Problem to work on ▸
What is the number of lines in the entries that include the word "owner"? Respond with the number only.

Available records ▸

════════════════

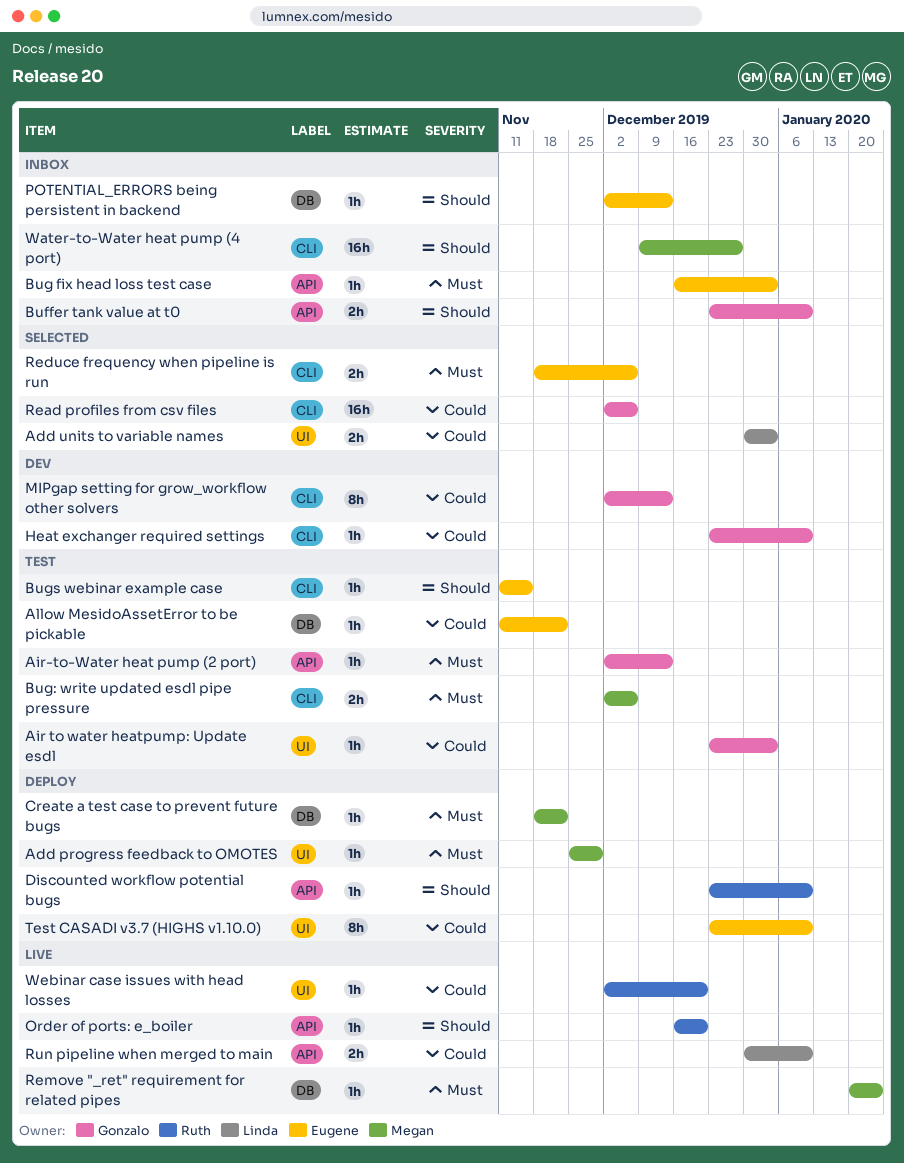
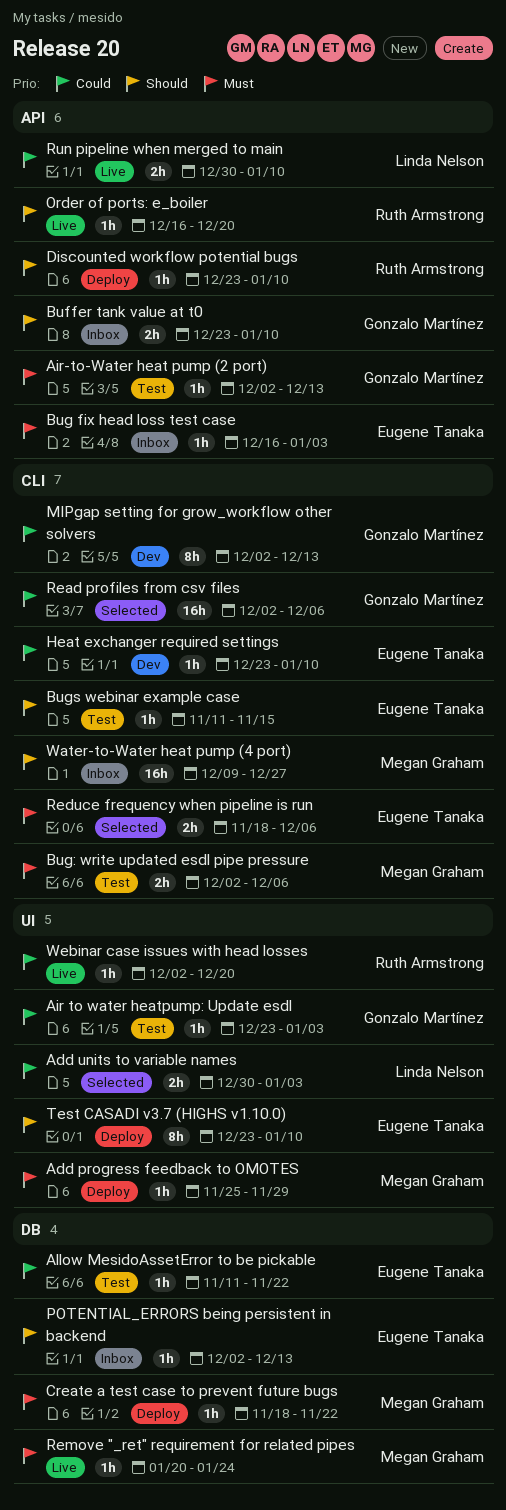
Heat exchanger required settings, owner: Gonzalo Martínez -> Eugene Tanaka
Test CASADI v3.7 (HIGHS v1.10.0), priority: Could -> Should

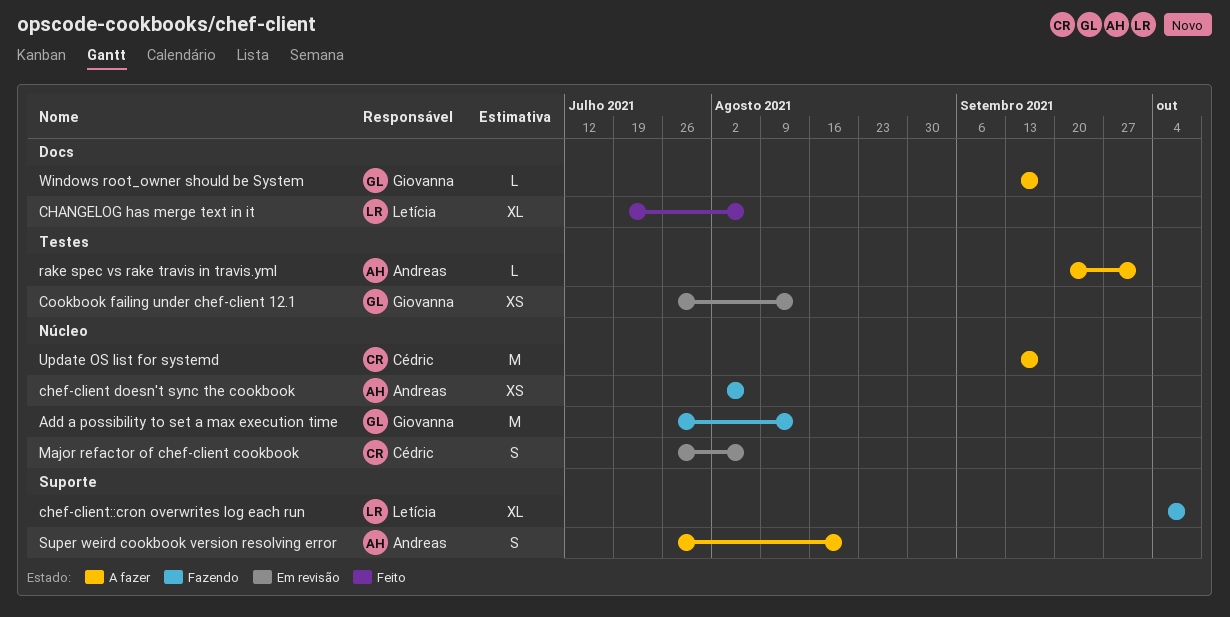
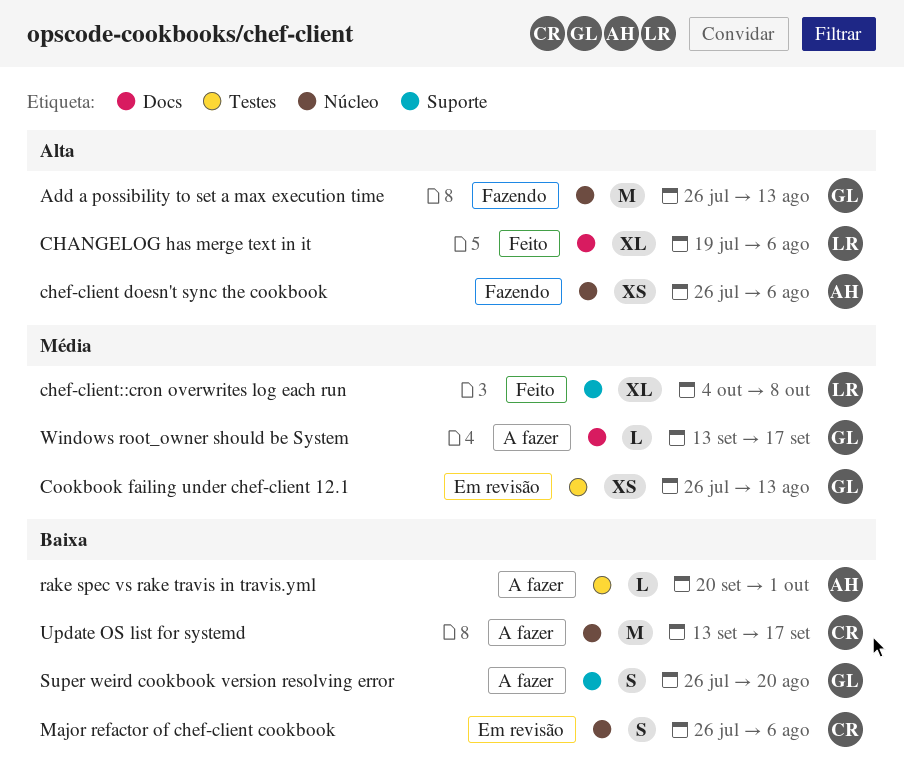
chef-client doesn't sync the cookbook, start: Aug 2 -> Jul 26
chef-client::cron overwrites log each run, status: Fazendo -> Feito
Super weird cookbook version resolving error, owner: Andreas -> Giovanna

════════════════

Solution ▸
2